*Material for this task:*
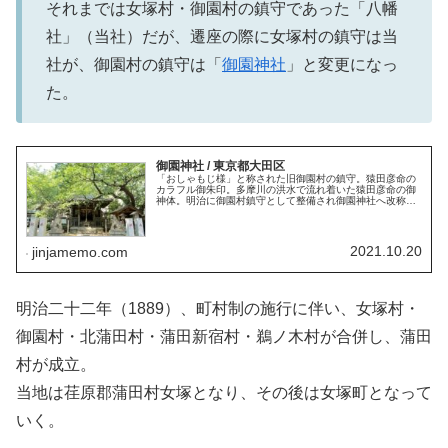
それまでは女塚村・御園村の鎮守であった「八幡
社」（当社）だが、遷座の際に女塚村の鎮守は当
社が、御園村の鎮守は「
御園神社
」と変更になっ
た。
御園神社 / 東京都大田区
「おしゃもじ様」と称された旧御園村の鎮守。猿田彦命の
カラフル御朱印。多摩川の洪水で流れ着いた猿田彦命の御
神体。明治に御園村鎮守として整備され御園神社へ改称。
戦後に再建された木造社殿・おしゃもじ様を祀るお福神
社。本務社は「蒲田八幡神社」。
2021.10.20
jinjamemo.com
明治二十二年（1889）、町村制の施行に伴い、女塚村・
御園村・北蒲田村・蒲田新宿村・鵜ノ木村が合併し、蒲田
村が成立。
当地は荏原郡蒲田村女塚となり、その後は女塚町となって
いく。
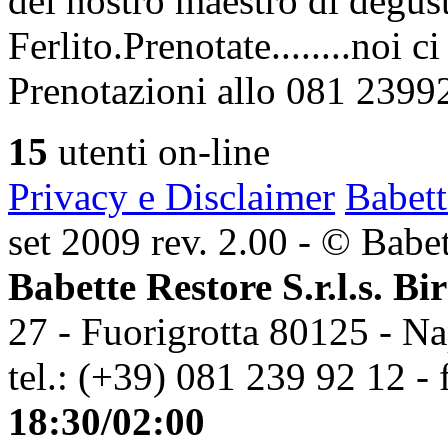
del nostro maestro di degus
Ferlito.Prenotate........noi 
Prenotazioni allo 081 2399
15
utenti on-line
Privacy e Disclaimer
Babett
set 2009 rev. 2.00 - © Babett
Babette Restore S.r.l.s. Bi
27 - Fuorigrotta 80125 - Na
tel.: (+39) 081 239 92 12 - 
18:30/02:00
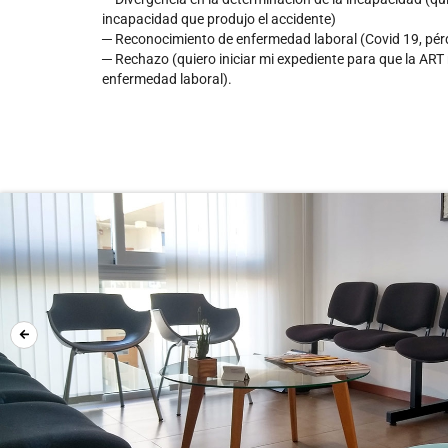
incapacidad que produjo el accidente)
─ Reconocimiento de enfermedad laboral (Covid 19, pérdi
─ Rechazo (quiero iniciar mi expediente para que la ART
enfermedad laboral).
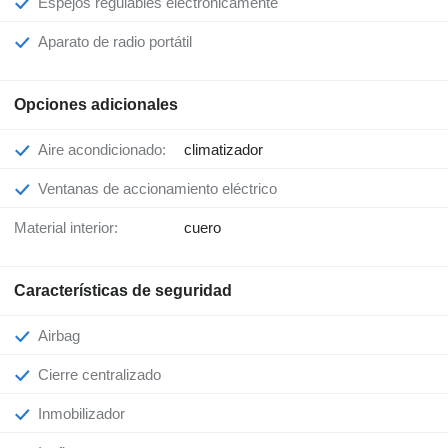
Espejos regulables electrónicamente
Aparato de radio portátil
Opciones adicionales
Aire acondicionado:
climatizador
Ventanas de accionamiento eléctrico
Material interior:
cuero
Características de seguridad
Airbag
Cierre centralizado
Inmobilizador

*Prompt:* Copy the lines above exactly, leaving the pictures out.

*Response for this exercise:*
それまでは女塚村・御園村の鎮守であった「八幡
社」（当社）だが、遷座の際に女塚村の鎮守は当
社が、御園村の鎮守は「
御園神社
」と変更になっ
た。
御園神社 / 東京都大田区
「おしゃもじ様」と称された旧御園村の鎮守。猿田彦命の
カラフル御朱印。多摩川の洪水で流れ着いた猿田彦命の御
神体。明治に御園村鎮守として整備され御園神社へ改称。
戦後に再建された木造社殿・おしゃもじ様を祀るお福神
社。本務社は「蒲田八幡神社」。
2021.10.20
jinjamemo.com
明治二十二年（1889）、町村制の施行に伴い、女塚村・
御園村・北蒲田村・蒲田新宿村・鵜ノ木村が合併し、蒲田
村が成立。
当地は荏原郡蒲田村女塚となり、その後は女塚町となって
いく。
del nostro maestro di degus
Ferlito.Prenotate........noi 
Prenotazioni allo 081 2399
15
utenti on-line
Privacy e Disclaimer
Babett
set 2009 rev. 2.00 - © Babett
Babette Restore S.r.l.s. Bi
27 - Fuorigrotta 80125 - Na
tel.: (+39) 081 239 92 12 - 
18:30/02:00
incapacidad que produjo el accidente)
─ Reconocimiento de enfermedad laboral (Covid 19, pérdi
─ Rechazo (quiero iniciar mi expediente para que la ART
enfermedad laboral).
Espejos regulables electrónicamente
Aparato de radio portátil
Opciones adicionales
Aire acondicionado:
climatizador
Ventanas de accionamiento eléctrico
Material interior:
cuero
Características de seguridad
Airbag
Cierre centralizado
Inmobilizador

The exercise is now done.